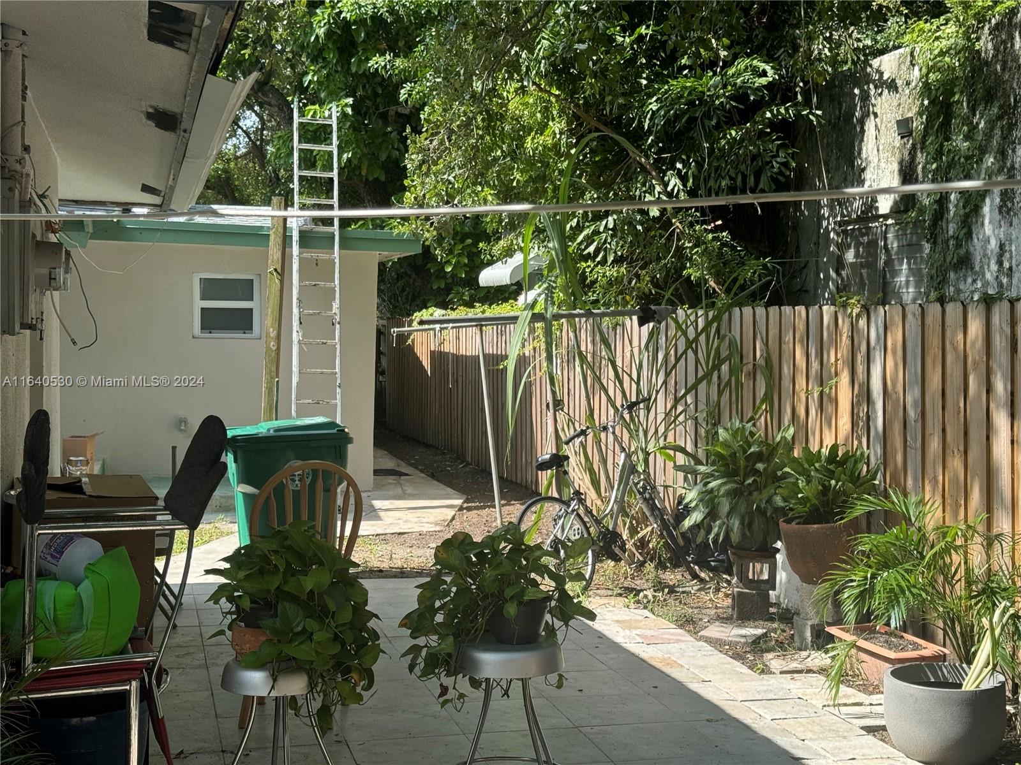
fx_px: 1416
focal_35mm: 48
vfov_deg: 30.3
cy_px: 382
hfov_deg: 39.7
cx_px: 510
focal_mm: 6.76
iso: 64
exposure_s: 1/1193
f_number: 1.78
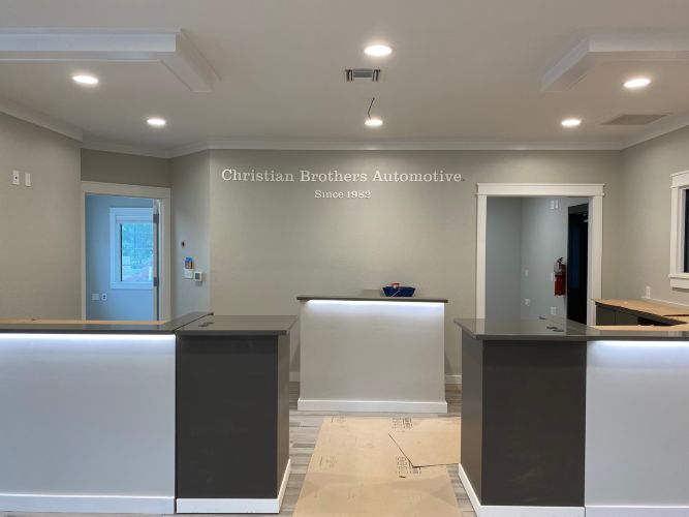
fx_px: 517
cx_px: 344
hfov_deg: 67.3
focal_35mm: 26
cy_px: 258
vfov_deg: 53.0
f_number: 1.8
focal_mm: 4.25
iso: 100
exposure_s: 1/120
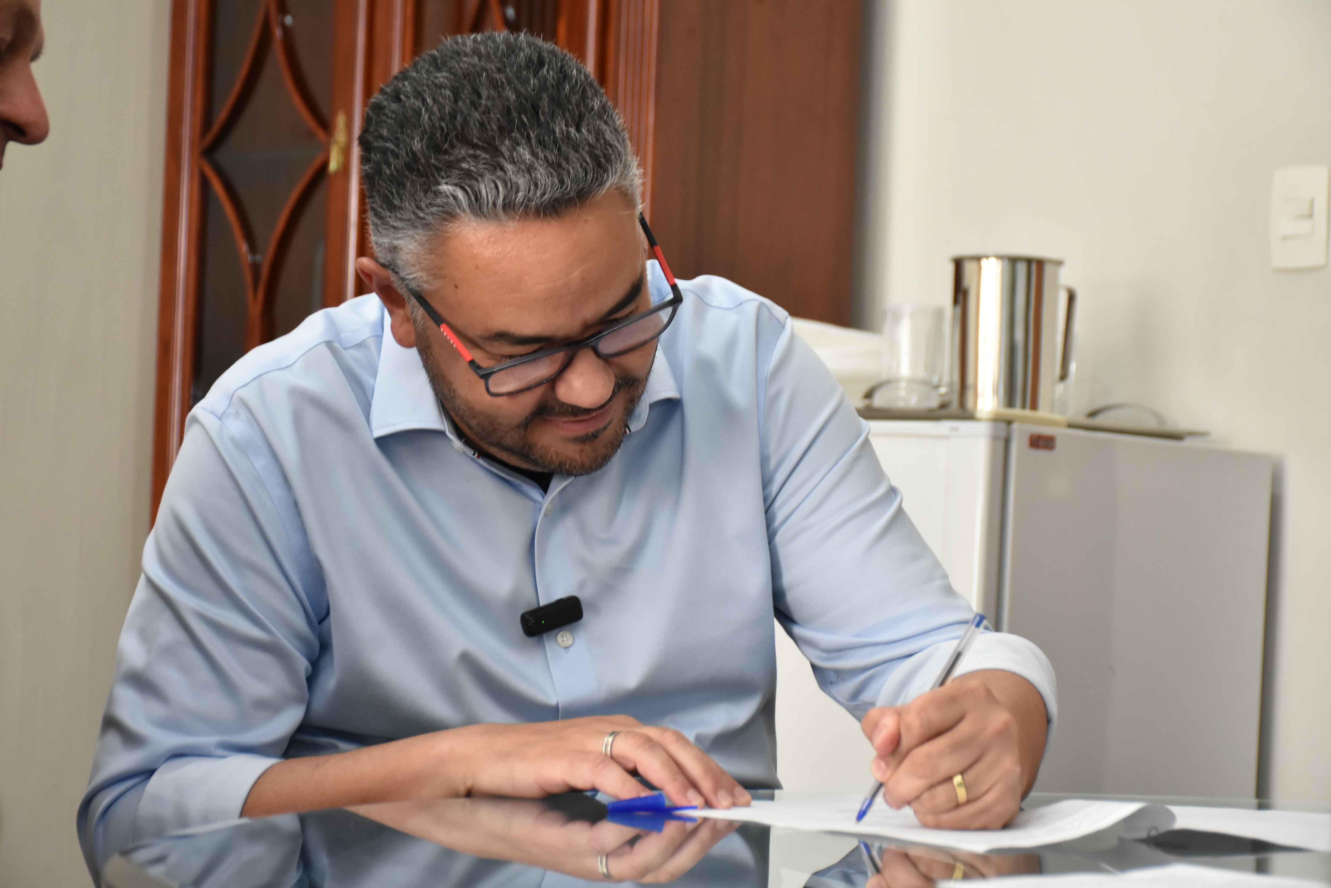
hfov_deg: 22.6
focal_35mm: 90
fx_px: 3328
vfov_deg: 15.2
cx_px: 666
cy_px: 444
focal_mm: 60
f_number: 5.6
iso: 1600
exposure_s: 1/100
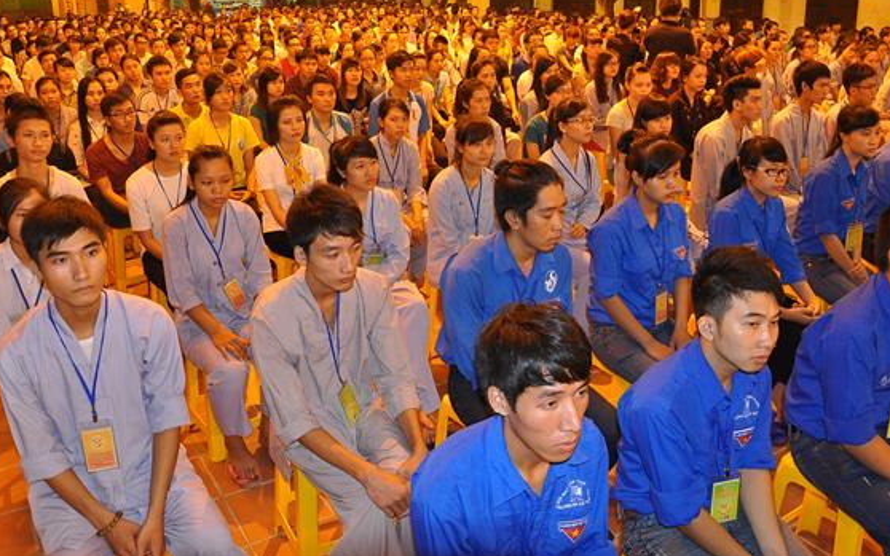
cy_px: 220
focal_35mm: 32
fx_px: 776
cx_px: 466
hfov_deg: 59.6
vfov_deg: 39.3
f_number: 3.5
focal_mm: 18
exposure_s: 1/10
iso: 800
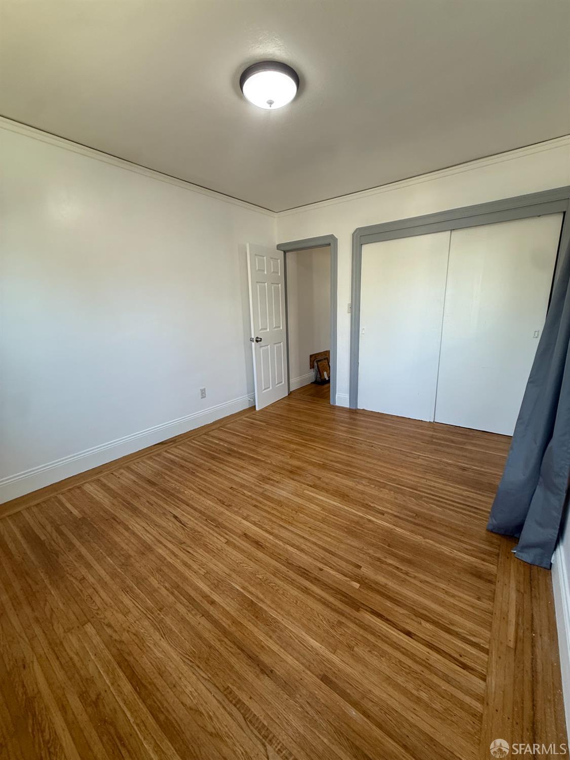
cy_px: 380
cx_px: 285
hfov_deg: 85.7
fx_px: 307
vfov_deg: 102.1
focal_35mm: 14
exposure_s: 1/120
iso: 125
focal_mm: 2.22
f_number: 2.2
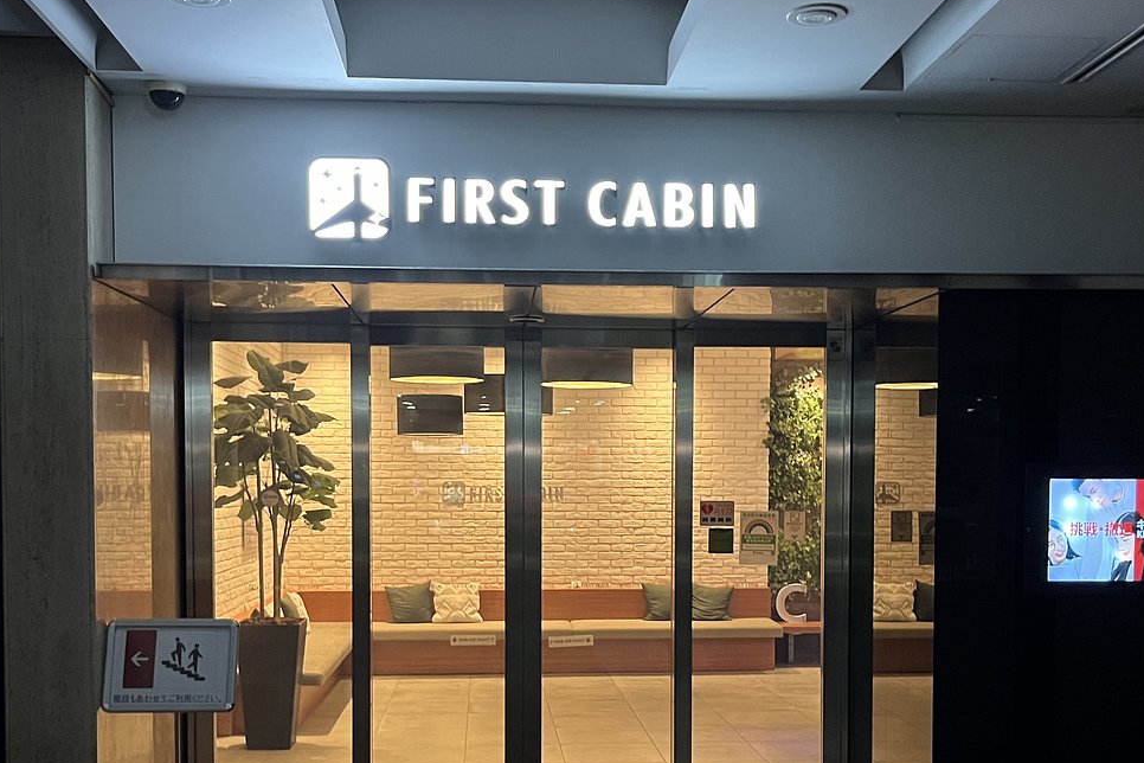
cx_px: 590
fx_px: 1366
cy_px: 532
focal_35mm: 43
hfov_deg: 45.4
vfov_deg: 30.9
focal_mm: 5.1
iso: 400
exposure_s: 1/33
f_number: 1.6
----
* [Your task]
Please copy the preceding records exactly and omit the images.

* [Result below]
fx_px: 1416
focal_35mm: 48
vfov_deg: 30.3
cy_px: 382
hfov_deg: 39.7
cx_px: 510
focal_mm: 6.76
iso: 64
exposure_s: 1/1193
f_number: 1.78
fx_px: 517
cx_px: 344
hfov_deg: 67.3
focal_35mm: 26
cy_px: 258
vfov_deg: 53.0
f_number: 1.8
focal_mm: 4.25
iso: 100
exposure_s: 1/120
hfov_deg: 22.6
focal_35mm: 90
fx_px: 3328
vfov_deg: 15.2
cx_px: 666
cy_px: 444
focal_mm: 60
f_number: 5.6
iso: 1600
exposure_s: 1/100
cy_px: 220
focal_35mm: 32
fx_px: 776
cx_px: 466
hfov_deg: 59.6
vfov_deg: 39.3
f_number: 3.5
focal_mm: 18
exposure_s: 1/10
iso: 800
cy_px: 380
cx_px: 285
hfov_deg: 85.7
fx_px: 307
vfov_deg: 102.1
focal_35mm: 14
exposure_s: 1/120
iso: 125
focal_mm: 2.22
f_number: 2.2
cx_px: 590
fx_px: 1366
cy_px: 532
focal_35mm: 43
hfov_deg: 45.4
vfov_deg: 30.9
focal_mm: 5.1
iso: 400
exposure_s: 1/33
f_number: 1.6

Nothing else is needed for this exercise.